■ Your objective
Reproduce the listing below verbatim, everything from its start down to the line containing "change: change -> sidebar", with both ends included. Omit the pictures from your copy.

— start of Given data —

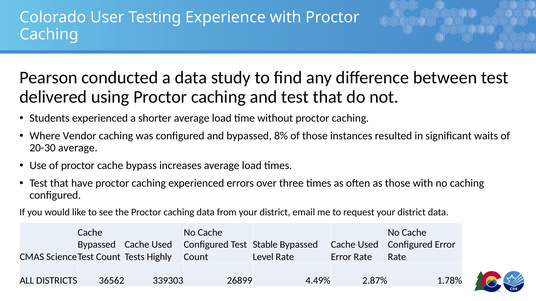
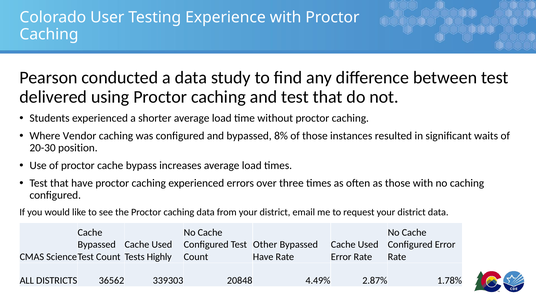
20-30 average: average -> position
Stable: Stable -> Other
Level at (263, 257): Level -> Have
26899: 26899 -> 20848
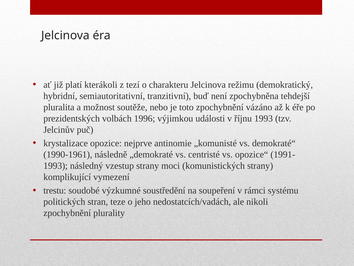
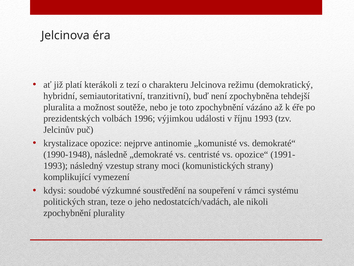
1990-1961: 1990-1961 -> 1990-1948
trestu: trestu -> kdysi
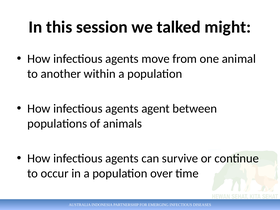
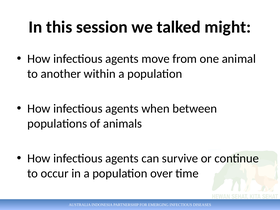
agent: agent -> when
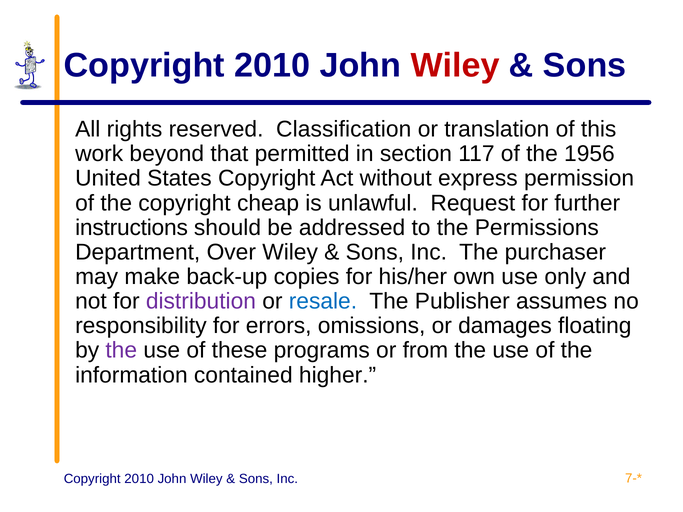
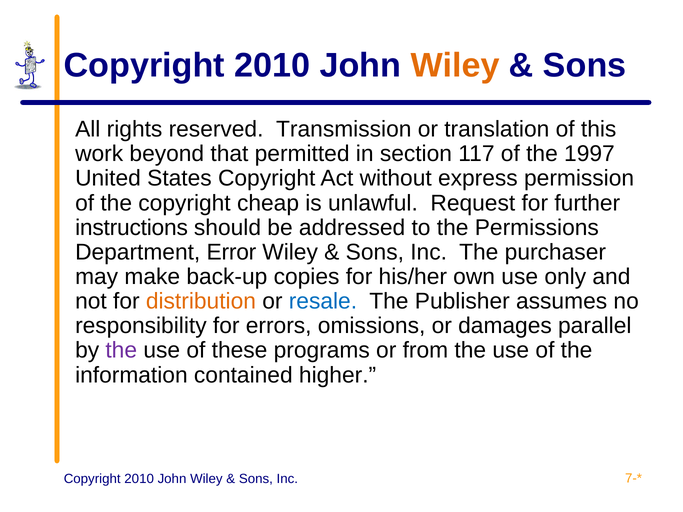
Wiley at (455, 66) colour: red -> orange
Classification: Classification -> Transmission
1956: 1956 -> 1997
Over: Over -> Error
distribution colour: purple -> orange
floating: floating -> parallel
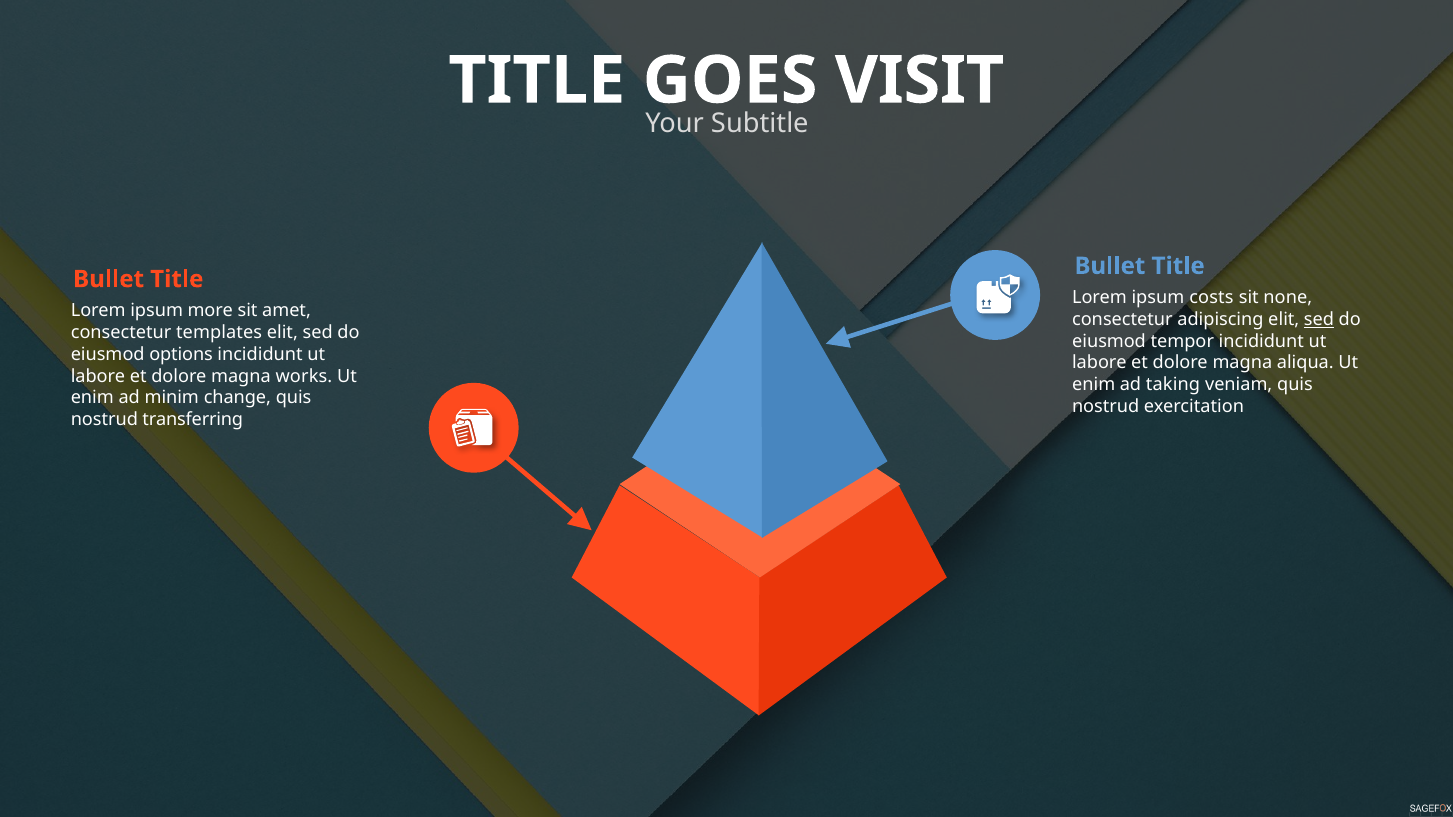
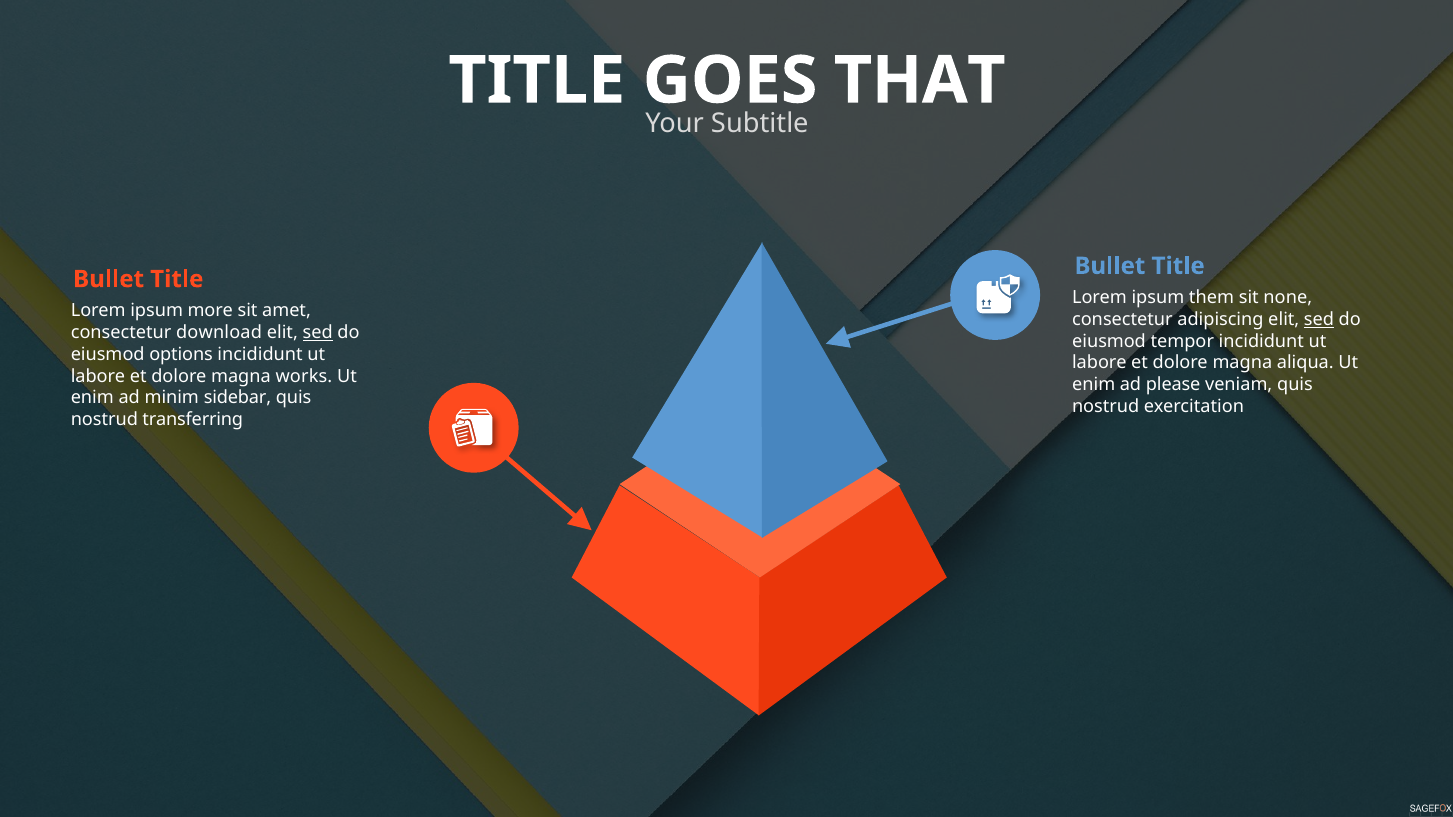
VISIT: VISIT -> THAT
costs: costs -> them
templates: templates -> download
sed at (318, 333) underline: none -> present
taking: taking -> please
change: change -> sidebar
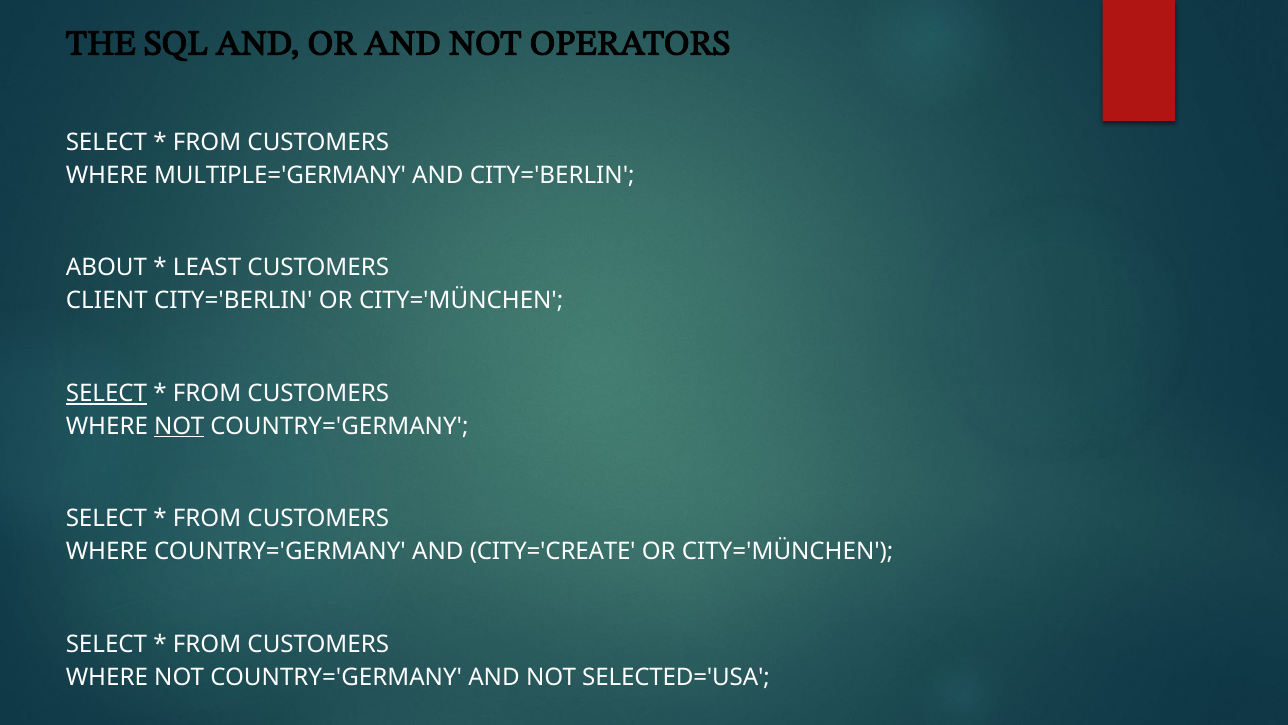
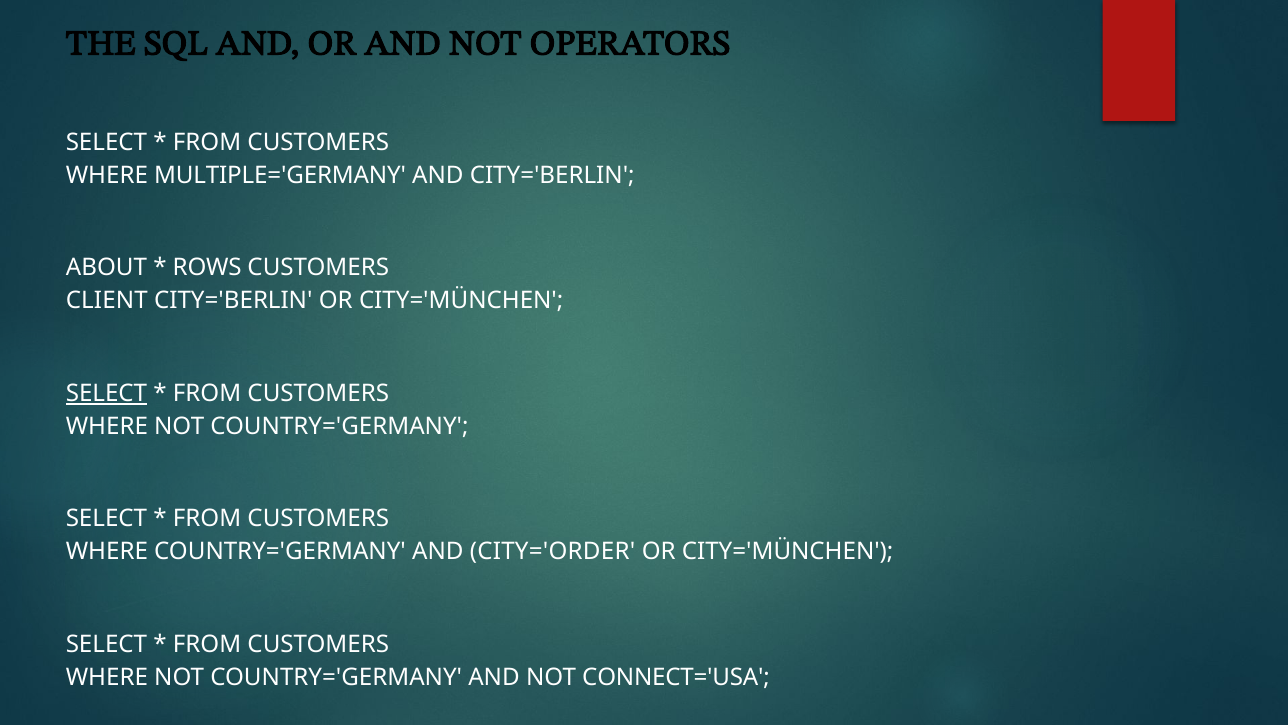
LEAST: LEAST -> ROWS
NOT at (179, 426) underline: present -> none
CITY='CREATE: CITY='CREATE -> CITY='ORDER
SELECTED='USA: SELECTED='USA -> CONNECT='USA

— end of Given data —

■ The solution
20-30 average: average -> position
Stable: Stable -> Other
Level at (263, 257): Level -> Have
26899: 26899 -> 20848
1990-1961: 1990-1961 -> 1990-1948
trestu: trestu -> kdysi
agent: agent -> when
Wiley at (455, 66) colour: red -> orange
Classification: Classification -> Transmission
1956: 1956 -> 1997
Over: Over -> Error
distribution colour: purple -> orange
floating: floating -> parallel
VISIT: VISIT -> THAT
costs: costs -> them
templates: templates -> download
sed at (318, 333) underline: none -> present
taking: taking -> please
change: change -> sidebar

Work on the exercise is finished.